Greek Cypriot authorities said they would suspend asylum applications amid an influx of irregular migrants.
The island was facing "demographic change" and "acute socio-economic effects" as a result the migrant crisis, Greek Cypriot government spokesperson Marios Pelekanos said, adding that they would request the European Commission take action.
The Greek Cypriot administration says it has the highest number of first-time asylum applications among all 27 EU members relative to its population of roughly one million.
Migrant flows recorded in 2021 were 38% higher than for all of last year, said Pelekanos.
In the first 10 months of the year, 10,868 irregular migrants arrived in Cyprus, he said.
The current flows added to the more than 33,000 people already illegally residing in the republic, the government spokesman added.
"The percentage of asylum seekers exceeds 4% of the population, when in the rest of the EU front-line countries it does not exceed one percent," Pelekanos said.
His remarks came after ministers agreed on a series of measures to tackle the spike in irregular migration at an emergency meeting chaired by Greek Cypriot leader Nicos Anastasiades.
Nicosia expected "EU solidarity for the immediate relocation of asylum seekers to other member states, but also the repatriation of asylum seekers to their countries of origin," Pelekanos said.
According to the government, 15,000 people have had their asylum applications rejected but cannot be deported because there is no coherent EU policy or agreement with their home countries on sending them back.
Pelekanos said they were calling on the European Commission to offer emergency measures to address a "deteriorating situation."
Also on Wednesday, Greek Cypriot police said a boatload of 61 migrants thought to be from Syria and Lebanon, including 28 children, were escorted to shore in Paphos, on island's east coast.
Earlier this month, the Turkish Republic of Northern Cyprus (TRNC) urged the Greek Cypriot administration to cooperate on the issue of irregular migration.
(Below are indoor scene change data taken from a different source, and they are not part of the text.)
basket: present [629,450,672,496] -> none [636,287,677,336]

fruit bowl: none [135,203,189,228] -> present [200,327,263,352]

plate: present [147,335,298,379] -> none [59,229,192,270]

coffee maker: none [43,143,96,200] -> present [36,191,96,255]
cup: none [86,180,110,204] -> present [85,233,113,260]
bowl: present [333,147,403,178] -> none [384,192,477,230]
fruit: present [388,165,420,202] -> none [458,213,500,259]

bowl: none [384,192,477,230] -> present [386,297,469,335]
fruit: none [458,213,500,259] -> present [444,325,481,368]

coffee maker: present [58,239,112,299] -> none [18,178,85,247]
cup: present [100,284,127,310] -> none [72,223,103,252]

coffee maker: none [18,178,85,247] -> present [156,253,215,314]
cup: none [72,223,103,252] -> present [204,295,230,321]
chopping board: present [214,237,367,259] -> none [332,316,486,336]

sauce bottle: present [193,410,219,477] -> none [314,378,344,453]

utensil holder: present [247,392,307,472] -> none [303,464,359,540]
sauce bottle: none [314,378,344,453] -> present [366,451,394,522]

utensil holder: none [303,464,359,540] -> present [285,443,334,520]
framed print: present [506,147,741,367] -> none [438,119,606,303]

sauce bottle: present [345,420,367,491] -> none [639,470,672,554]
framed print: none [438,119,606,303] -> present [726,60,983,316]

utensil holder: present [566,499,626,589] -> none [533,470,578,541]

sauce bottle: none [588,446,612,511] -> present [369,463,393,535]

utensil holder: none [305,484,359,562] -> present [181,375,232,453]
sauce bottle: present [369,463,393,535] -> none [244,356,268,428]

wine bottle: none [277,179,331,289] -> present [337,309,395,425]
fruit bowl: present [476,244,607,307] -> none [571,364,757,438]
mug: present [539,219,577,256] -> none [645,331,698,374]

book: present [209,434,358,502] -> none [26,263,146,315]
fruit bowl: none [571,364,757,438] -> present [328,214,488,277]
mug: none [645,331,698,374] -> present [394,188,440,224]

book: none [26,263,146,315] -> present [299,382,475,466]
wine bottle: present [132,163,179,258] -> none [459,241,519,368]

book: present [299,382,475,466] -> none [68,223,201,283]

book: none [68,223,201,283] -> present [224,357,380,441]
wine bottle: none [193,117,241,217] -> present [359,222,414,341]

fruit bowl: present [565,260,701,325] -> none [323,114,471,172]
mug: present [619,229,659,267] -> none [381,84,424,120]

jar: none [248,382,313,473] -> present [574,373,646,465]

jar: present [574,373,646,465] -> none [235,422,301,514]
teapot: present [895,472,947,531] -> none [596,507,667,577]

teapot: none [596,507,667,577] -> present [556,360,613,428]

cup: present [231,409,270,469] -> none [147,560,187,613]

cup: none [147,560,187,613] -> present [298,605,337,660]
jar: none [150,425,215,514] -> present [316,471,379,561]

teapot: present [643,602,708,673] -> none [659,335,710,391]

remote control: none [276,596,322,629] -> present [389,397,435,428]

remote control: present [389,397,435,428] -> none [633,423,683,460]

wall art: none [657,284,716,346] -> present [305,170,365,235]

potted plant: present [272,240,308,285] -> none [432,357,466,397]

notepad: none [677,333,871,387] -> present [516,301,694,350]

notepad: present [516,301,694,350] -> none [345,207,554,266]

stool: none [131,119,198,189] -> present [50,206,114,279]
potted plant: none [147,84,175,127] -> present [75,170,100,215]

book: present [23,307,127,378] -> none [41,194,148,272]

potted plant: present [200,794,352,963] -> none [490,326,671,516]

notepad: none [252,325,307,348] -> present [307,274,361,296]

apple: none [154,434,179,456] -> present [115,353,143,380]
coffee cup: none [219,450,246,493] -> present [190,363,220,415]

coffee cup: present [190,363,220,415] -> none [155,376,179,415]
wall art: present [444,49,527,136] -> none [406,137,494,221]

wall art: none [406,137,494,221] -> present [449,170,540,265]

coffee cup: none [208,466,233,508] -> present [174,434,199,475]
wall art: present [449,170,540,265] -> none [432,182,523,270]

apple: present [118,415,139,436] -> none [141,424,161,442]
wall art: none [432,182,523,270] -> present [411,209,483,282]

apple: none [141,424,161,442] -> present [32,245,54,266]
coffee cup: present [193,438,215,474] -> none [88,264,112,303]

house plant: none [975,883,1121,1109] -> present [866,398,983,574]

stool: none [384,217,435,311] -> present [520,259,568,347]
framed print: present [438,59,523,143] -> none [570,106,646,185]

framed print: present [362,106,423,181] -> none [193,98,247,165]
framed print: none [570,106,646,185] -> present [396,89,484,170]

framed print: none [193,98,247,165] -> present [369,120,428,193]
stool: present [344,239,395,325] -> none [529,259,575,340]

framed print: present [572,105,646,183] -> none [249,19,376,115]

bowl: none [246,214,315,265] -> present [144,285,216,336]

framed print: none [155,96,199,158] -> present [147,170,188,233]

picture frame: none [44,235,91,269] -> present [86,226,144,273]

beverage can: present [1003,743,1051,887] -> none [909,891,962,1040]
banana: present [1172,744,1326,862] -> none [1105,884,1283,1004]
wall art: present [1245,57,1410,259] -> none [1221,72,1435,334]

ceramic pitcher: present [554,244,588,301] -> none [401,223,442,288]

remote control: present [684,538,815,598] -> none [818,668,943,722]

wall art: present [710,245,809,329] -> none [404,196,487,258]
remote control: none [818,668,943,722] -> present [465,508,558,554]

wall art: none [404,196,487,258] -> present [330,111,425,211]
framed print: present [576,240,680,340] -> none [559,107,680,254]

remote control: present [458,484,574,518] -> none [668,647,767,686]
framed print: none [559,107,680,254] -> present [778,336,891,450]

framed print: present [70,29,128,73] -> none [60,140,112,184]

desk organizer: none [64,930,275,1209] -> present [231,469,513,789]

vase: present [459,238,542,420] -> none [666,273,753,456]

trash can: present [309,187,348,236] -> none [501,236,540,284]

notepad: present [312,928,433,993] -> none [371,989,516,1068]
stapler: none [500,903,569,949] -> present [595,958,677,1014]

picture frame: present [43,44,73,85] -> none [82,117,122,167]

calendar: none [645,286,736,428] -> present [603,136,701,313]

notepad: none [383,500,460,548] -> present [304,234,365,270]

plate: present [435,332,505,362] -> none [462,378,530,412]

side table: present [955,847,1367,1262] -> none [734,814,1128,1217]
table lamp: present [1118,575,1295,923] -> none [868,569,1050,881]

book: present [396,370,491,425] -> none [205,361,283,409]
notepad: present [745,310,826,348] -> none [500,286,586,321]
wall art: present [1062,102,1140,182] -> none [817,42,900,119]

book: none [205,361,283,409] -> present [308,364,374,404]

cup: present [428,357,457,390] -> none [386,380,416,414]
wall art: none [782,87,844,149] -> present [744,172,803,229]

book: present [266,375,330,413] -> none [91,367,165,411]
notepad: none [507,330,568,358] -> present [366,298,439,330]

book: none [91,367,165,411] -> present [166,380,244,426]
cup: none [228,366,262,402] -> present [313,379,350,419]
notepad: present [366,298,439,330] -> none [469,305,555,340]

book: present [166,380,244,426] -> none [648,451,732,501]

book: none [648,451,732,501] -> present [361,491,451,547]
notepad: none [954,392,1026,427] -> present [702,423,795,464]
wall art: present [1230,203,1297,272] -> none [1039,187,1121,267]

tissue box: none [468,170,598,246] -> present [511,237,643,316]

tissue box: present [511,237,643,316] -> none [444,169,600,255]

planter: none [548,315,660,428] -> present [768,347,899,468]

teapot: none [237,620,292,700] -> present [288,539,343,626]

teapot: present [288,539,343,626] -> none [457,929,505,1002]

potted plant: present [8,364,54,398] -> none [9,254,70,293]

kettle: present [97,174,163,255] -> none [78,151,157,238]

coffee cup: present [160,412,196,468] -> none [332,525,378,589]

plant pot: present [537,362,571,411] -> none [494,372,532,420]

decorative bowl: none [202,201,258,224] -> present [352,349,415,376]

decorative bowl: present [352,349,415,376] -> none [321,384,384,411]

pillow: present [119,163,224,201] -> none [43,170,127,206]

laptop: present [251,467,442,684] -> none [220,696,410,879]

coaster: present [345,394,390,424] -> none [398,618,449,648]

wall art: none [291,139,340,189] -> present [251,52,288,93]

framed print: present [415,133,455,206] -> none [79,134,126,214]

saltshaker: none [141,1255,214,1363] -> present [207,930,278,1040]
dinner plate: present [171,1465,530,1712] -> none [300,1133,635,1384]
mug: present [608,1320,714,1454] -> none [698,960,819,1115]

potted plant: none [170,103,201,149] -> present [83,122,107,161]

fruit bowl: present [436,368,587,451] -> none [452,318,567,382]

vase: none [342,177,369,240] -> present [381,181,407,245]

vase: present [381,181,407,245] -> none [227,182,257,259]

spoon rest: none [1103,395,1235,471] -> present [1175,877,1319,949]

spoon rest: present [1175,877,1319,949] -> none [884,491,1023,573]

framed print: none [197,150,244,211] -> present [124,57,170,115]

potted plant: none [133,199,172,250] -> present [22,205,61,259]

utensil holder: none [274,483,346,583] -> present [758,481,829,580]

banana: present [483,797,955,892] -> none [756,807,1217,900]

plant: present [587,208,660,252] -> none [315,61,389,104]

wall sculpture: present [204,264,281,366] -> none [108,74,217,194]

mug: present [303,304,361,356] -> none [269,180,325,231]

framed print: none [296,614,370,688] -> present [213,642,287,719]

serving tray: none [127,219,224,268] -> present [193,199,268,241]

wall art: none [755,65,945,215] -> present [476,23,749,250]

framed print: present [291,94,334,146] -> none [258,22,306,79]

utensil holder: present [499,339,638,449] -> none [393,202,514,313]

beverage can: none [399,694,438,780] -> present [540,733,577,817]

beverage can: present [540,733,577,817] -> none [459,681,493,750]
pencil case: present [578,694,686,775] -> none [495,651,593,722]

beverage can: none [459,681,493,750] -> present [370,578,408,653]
"At the crossroads of three continents, the island of Cyprus is not immune to irregular migration. Both the Turkish Republic of Northern Cyprus and the Greek Cypriot administration of southern Cyprus receive irregular immigration from various countries," said a statement from the TRNC's Ministry of Foreign Affairs.
"Contrary to the Greek Cypriot side, our country is devoid of international assistance and struggling with irregular migration only with the support of motherland Turkey," it added.
The statement said the issue of irregular migration should be addressed within the spirit of cooperation and requires joint efforts with a sense of responsibility and solidarity from the international community.
At an EU Asylum Support Office conference in Malta last month, Interior Minister Nicos Nouris said Greek Cyprus is “obliged to take significant and drastic" measures along the buffer zone, adding that about 800 migrants crossed it recently within a 10-day span. Nouris added that 15,000 migrants have had their asylum applications rejected but can't be deported because there's no coherent EU policy – or agreement with their home countries – on sending them back.
Cyprus has been mired in a decadeslong dispute between Greek and Turkish Cypriots, despite a series of diplomatic efforts by the United Nations to achieve a comprehensive settlement.
Ethnic attacks starting in the early 1960s forced Turkish Cypriots to withdraw into enclaves for their safety.
In 1974, a Greek Cypriot coup aimed at Greece's annexation of the island led to Turkey's military intervention as a guarantor power to protect Turkish Cypriots from persecution and violence.
The TRNC was founded in 1983. It has seen an on-and-off peace process in recent years, including a failed 2017 initiative in Switzerland under the auspices of guarantor countries Turkey, Greece and the U.K.
The Greek Cypriot administration entered the European Union in 2004, the same year that Greek Cypriots thwarted a U.N.-led plan to end the dispute.